- **Exercise passage**:
☆ ☆ ☆ ☆ ☆

By Walt Hickey
Welcome back! I hope you enjoyed the long weekend.
Crabs
New research about the gender pay gap from the Baltimore Sun found that female crabs at twenty Baltimore area crab houses sold for between 51 cents and 81 cents on the dollar compared to the price of male crabs. The Sun has tracked the price asymmetry since 2016. This disparity is a welcome one for some immigrant communities, which favor the female crabs as they often come with roe and the sweeter meat, even if there’s less of it. Savvy crustacean fans seeking to arbitrage this market should know Captain Dick’s had the most extreme price disparity, with a dozen steamed males going for about $70 and a dozen steamed females going for just north of $35.
Christine Zhang, The Baltimore Sun
Satellites
Of 4,500 satellites in orbit, only about 1,500 still work. Those 3,000 busted orbiters may one day be used as raw material when recycled for other projects at some time in the future. Still, there’s an inordinate amount of crap traveling in orbit at speeds ten times faster than a bullet: namely about 23,000 detectable objects at least 2 to 4 inches in length. Also these objects have hit each other 290 times since 1961, making even more space debris.

☆ ☆ ☆ ☆ ☆

- **What is expected**:
Reproduce the newsletter passage word for word, everything from "Christine Zhang, The" down to "more space debris.". The rows have no role in this.

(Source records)

☆ ☆ ☆ ☆ ☆

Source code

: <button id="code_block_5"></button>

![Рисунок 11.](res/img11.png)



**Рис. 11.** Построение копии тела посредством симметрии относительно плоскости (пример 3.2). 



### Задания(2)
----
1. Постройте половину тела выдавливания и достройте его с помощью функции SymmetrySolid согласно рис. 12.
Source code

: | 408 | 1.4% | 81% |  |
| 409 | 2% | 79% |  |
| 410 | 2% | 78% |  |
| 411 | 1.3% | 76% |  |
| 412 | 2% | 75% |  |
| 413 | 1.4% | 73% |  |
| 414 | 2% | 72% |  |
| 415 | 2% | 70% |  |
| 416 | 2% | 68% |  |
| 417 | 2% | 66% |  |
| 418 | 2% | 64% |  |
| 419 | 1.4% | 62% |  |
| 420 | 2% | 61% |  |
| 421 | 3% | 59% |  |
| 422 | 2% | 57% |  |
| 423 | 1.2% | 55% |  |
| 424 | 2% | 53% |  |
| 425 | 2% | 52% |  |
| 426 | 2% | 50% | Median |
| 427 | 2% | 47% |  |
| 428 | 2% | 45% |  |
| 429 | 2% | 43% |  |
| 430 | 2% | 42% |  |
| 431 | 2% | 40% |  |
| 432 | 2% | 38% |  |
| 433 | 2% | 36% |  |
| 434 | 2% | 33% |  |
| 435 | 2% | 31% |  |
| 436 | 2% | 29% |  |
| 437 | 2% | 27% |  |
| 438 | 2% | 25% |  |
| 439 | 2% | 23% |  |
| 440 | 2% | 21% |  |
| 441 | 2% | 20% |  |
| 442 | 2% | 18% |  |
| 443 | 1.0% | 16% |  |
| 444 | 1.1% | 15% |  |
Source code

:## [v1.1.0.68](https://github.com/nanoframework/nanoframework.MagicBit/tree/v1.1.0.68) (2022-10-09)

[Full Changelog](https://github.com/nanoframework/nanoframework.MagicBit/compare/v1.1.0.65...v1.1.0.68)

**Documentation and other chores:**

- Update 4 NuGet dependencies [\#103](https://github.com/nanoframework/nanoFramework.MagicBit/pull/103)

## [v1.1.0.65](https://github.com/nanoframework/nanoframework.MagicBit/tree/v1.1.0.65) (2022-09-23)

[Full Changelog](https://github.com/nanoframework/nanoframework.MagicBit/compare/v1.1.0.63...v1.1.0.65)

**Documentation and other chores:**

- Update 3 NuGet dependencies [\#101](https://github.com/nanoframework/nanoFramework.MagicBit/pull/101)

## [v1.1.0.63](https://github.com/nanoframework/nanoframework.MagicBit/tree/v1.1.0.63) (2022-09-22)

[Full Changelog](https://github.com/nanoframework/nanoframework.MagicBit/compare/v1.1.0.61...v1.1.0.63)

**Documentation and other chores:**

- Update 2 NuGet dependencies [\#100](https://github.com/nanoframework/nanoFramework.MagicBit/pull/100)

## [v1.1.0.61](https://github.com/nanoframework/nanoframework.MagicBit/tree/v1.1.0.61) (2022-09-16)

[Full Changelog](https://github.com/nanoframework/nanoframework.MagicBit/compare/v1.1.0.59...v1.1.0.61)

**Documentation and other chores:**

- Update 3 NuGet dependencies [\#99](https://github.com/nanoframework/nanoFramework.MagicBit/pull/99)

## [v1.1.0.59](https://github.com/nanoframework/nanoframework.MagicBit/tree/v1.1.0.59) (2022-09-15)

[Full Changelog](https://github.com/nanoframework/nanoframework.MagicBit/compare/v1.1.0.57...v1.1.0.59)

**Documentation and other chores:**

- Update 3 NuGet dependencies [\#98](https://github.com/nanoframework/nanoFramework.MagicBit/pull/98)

☆ ☆ ☆ ☆ ☆

- **Reply to the task**:
Christine Zhang, The Baltimore Sun
Satellites
Of 4,500 satellites in orbit, only about 1,500 still work. Those 3,000 busted orbiters may one day be used as raw material when recycled for other projects at some time in the future. Still, there’s an inordinate amount of crap traveling in orbit at speeds ten times faster than a bullet: namely about 23,000 detectable objects at least 2 to 4 inches in length. Also these objects have hit each other 290 times since 1961, making even more space debris.